Suppose $X\sim f(\cdot;q)$ where $f(\cdot;q)$ is a probability density function belonging to some parametric family. The support of the pdf is $\Omega$. The maximum entropy density for $X$ over the support $\Omega$ is $f(\cdot;q)$ given we restrict our attention to a particular parametric family. Mathematically,
$$\max_{p} \sum_{x \in \Omega} f(x;q) \log f(x;p) = \sum_{x \in \Omega} f(x;q) \log f(x;q).$$
Suppose, we truncate the support to some non-empty $\Xi:= \{X>k\}$. It has already been shown in this post that,
$$\max_{p} \sum_{x \in \Xi} f(x;q) \log f(x;p) \implies \sum_{x \in \Xi} f(x;q) \leq \sum_{x \in \Xi} f(x;p^*) \tag{1} \label{eq1}.$$
Now, I am interested in situations where the inequality in \eqref{eq1} will hold strictly.

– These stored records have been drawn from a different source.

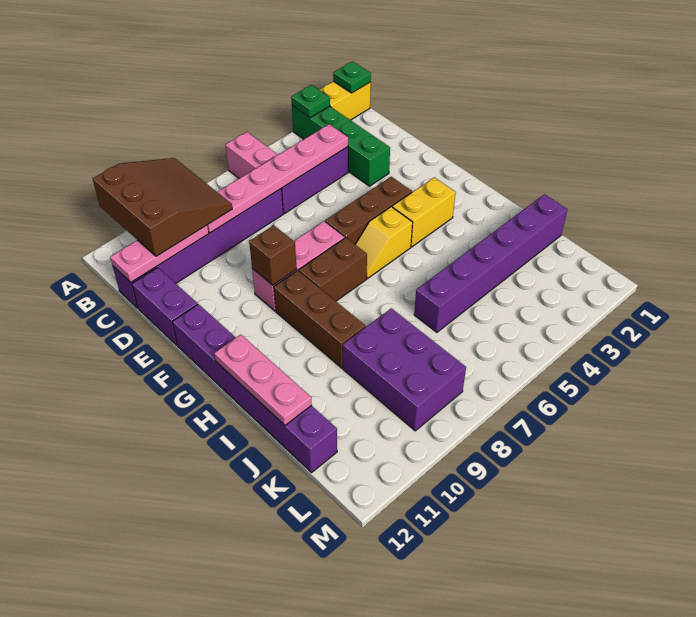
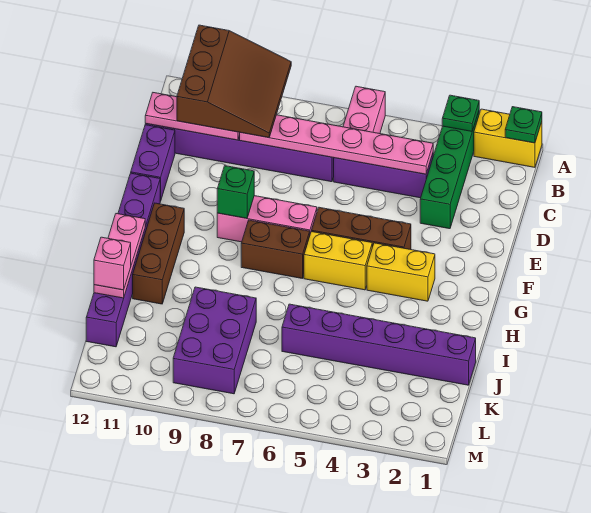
brown brick F9 level 2 -> green brick F9 level 2
yellow slope G5:G6 level 1 top 5 -> yellow brick G5:G6 level 1
brown brick G9:I9 level 1 -> brown brick G11:I11 level 1
none -> pink brick J12 level 3

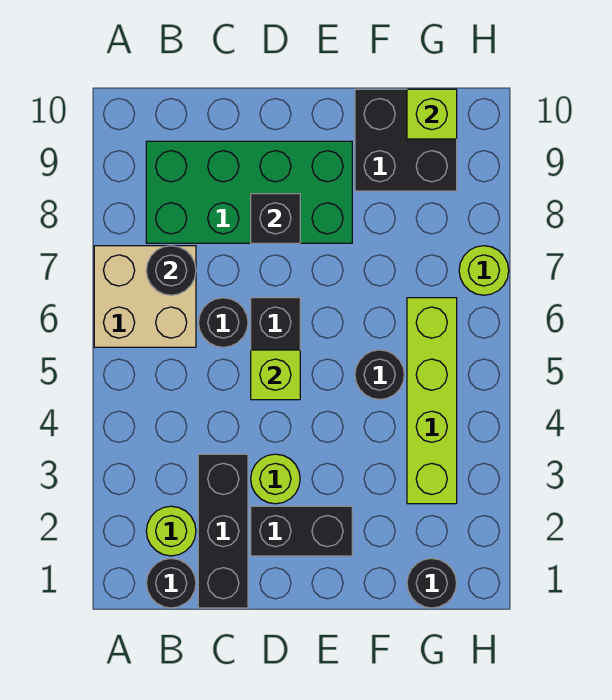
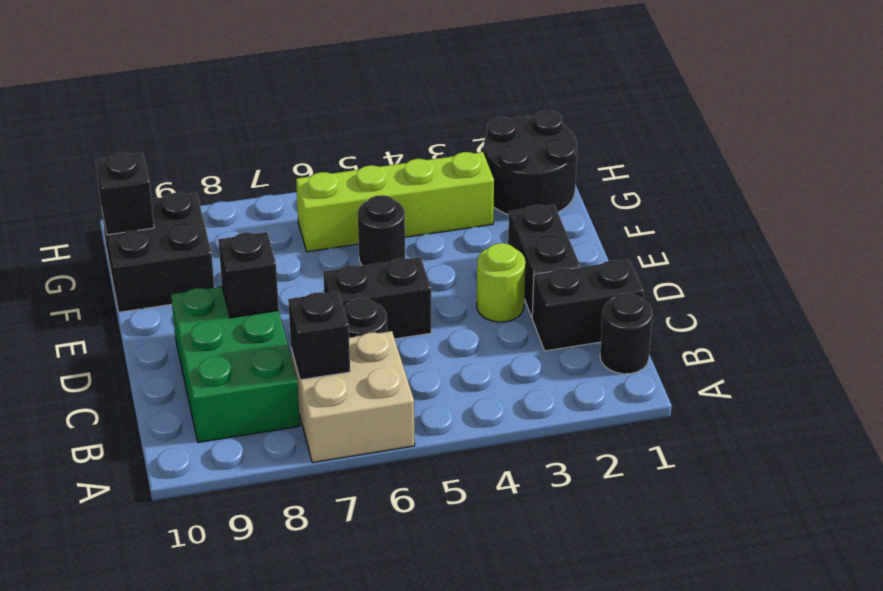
lime round brick B2 level 1 -> none
black round brick B7 level 2 -> black brick B7 level 2
green brick B8:E9 level 1 -> green brick B8:D9 level 1
black brick C1:C3 level 1 -> black brick C1:C2 level 1
lime brick D5 level 2 -> none
black round brick G1 level 1 -> black round brick G1:H2 level 1
lime brick G10 level 2 -> black brick G10 level 2
lime round brick H7 level 1 -> none

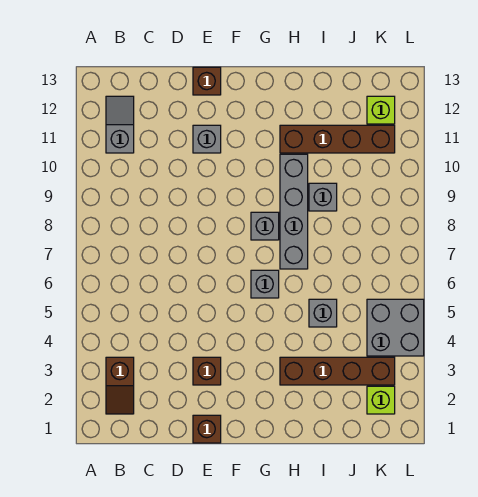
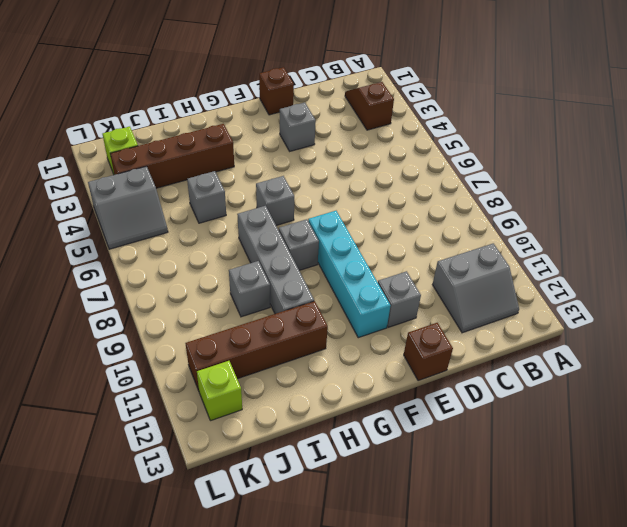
grey slope B11:B12 level 1 top 11 -> grey slope B11:C12 level 1 top 11
brown brick E3 level 1 -> grey brick E3 level 1
none -> cyan brick F8:F11 level 1
grey brick K4:L5 level 1 -> grey slope K4:L5 level 1 top 4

It means,
$$\sum_{x \in \Xi} f(x;q) < \sum_{x \in \Xi} f(x;p^*) \tag{1} \label{eq2}.$$
I suspect that, $\mathbb{E}_{q}(X) \neq \mathbb{E}_{q}(X|X \in \Xi)$ will always imply the strict inequality in \eqref{eq2}. Or alternatively, whenever, $\mathbb{E}_{q}(X) = \mathbb{E}_{q}(X|X \in \Xi)$ it will imply that $\sum_{x \in \Xi} f(x;q) = \sum_{x \in \Xi} f(x;p^*)$. Is that right?